== Segment start ==

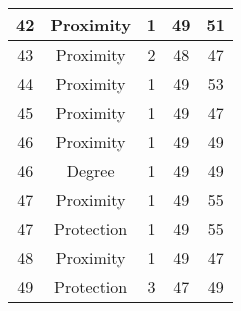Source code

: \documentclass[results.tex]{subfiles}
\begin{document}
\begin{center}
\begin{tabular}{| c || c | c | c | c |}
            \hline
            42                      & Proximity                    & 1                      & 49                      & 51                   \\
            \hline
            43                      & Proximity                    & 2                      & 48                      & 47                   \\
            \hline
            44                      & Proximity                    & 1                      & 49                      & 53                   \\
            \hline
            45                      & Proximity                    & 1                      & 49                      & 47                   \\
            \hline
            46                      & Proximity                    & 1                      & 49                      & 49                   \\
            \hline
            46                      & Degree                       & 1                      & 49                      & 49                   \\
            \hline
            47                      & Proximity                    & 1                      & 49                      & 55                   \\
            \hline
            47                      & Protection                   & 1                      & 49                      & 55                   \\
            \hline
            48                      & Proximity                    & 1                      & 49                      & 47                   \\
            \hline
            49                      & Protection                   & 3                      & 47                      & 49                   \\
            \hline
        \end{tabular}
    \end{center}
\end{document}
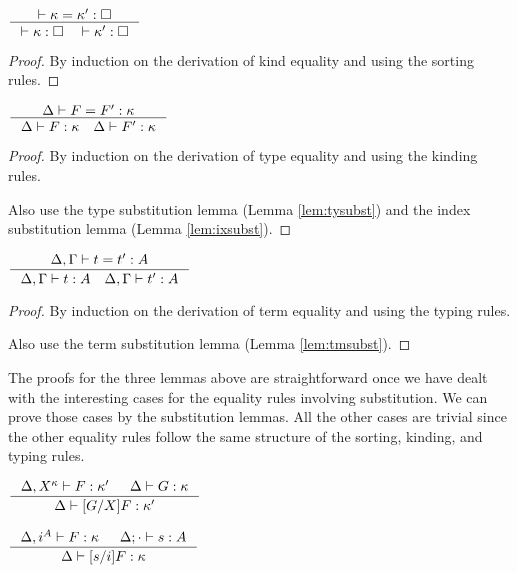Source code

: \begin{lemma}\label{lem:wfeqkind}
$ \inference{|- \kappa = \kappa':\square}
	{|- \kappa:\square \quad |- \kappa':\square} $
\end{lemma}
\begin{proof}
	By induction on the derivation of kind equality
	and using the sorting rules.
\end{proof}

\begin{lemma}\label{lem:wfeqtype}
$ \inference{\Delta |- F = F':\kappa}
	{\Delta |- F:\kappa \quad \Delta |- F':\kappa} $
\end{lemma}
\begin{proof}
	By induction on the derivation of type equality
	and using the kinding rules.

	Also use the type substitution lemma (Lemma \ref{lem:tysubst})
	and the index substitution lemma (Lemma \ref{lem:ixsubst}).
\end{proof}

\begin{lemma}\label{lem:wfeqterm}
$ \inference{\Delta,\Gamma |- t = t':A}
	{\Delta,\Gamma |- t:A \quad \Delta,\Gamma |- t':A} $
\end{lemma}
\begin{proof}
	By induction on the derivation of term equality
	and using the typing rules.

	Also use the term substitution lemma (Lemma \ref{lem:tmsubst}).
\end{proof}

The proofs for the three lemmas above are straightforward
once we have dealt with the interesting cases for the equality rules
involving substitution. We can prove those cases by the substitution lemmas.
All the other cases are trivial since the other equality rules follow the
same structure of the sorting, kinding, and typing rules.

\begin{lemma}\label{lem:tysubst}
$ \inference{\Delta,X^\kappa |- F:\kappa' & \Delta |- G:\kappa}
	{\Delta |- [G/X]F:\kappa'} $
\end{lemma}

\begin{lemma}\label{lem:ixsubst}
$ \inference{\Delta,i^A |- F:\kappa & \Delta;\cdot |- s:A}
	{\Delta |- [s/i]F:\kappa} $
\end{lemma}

== Segment end ==

WHAT YOU WILL DO »
Print all entries exactly, without images.

RESULT »
Source code

: \documentclass[results.tex]{subfiles}
\begin{document}
\begin{center}
\begin{tabular}{| c || c | c | c | c |}
            \hline
            42                      & Proximity                    & 1                      & 49                      & 51                   \\
            \hline
            43                      & Proximity                    & 2                      & 48                      & 47                   \\
            \hline
            44                      & Proximity                    & 1                      & 49                      & 53                   \\
            \hline
            45                      & Proximity                    & 1                      & 49                      & 47                   \\
            \hline
            46                      & Proximity                    & 1                      & 49                      & 49                   \\
            \hline
            46                      & Degree                       & 1                      & 49                      & 49                   \\
            \hline
            47                      & Proximity                    & 1                      & 49                      & 55                   \\
            \hline
            47                      & Protection                   & 1                      & 49                      & 55                   \\
            \hline
            48                      & Proximity                    & 1                      & 49                      & 47                   \\
            \hline
            49                      & Protection                   & 3                      & 47                      & 49                   \\
            \hline
        \end{tabular}
    \end{center}
\end{document}
Source code

: \begin{lemma}\label{lem:wfeqkind}
$ \inference{|- \kappa = \kappa':\square}
	{|- \kappa:\square \quad |- \kappa':\square} $
\end{lemma}
\begin{proof}
	By induction on the derivation of kind equality
	and using the sorting rules.
\end{proof}

\begin{lemma}\label{lem:wfeqtype}
$ \inference{\Delta |- F = F':\kappa}
	{\Delta |- F:\kappa \quad \Delta |- F':\kappa} $
\end{lemma}
\begin{proof}
	By induction on the derivation of type equality
	and using the kinding rules.

	Also use the type substitution lemma (Lemma \ref{lem:tysubst})
	and the index substitution lemma (Lemma \ref{lem:ixsubst}).
\end{proof}

\begin{lemma}\label{lem:wfeqterm}
$ \inference{\Delta,\Gamma |- t = t':A}
	{\Delta,\Gamma |- t:A \quad \Delta,\Gamma |- t':A} $
\end{lemma}
\begin{proof}
	By induction on the derivation of term equality
	and using the typing rules.

	Also use the term substitution lemma (Lemma \ref{lem:tmsubst}).
\end{proof}

The proofs for the three lemmas above are straightforward
once we have dealt with the interesting cases for the equality rules
involving substitution. We can prove those cases by the substitution lemmas.
All the other cases are trivial since the other equality rules follow the
same structure of the sorting, kinding, and typing rules.

\begin{lemma}\label{lem:tysubst}
$ \inference{\Delta,X^\kappa |- F:\kappa' & \Delta |- G:\kappa}
	{\Delta |- [G/X]F:\kappa'} $
\end{lemma}

\begin{lemma}\label{lem:ixsubst}
$ \inference{\Delta,i^A |- F:\kappa & \Delta;\cdot |- s:A}
	{\Delta |- [s/i]F:\kappa} $
\end{lemma}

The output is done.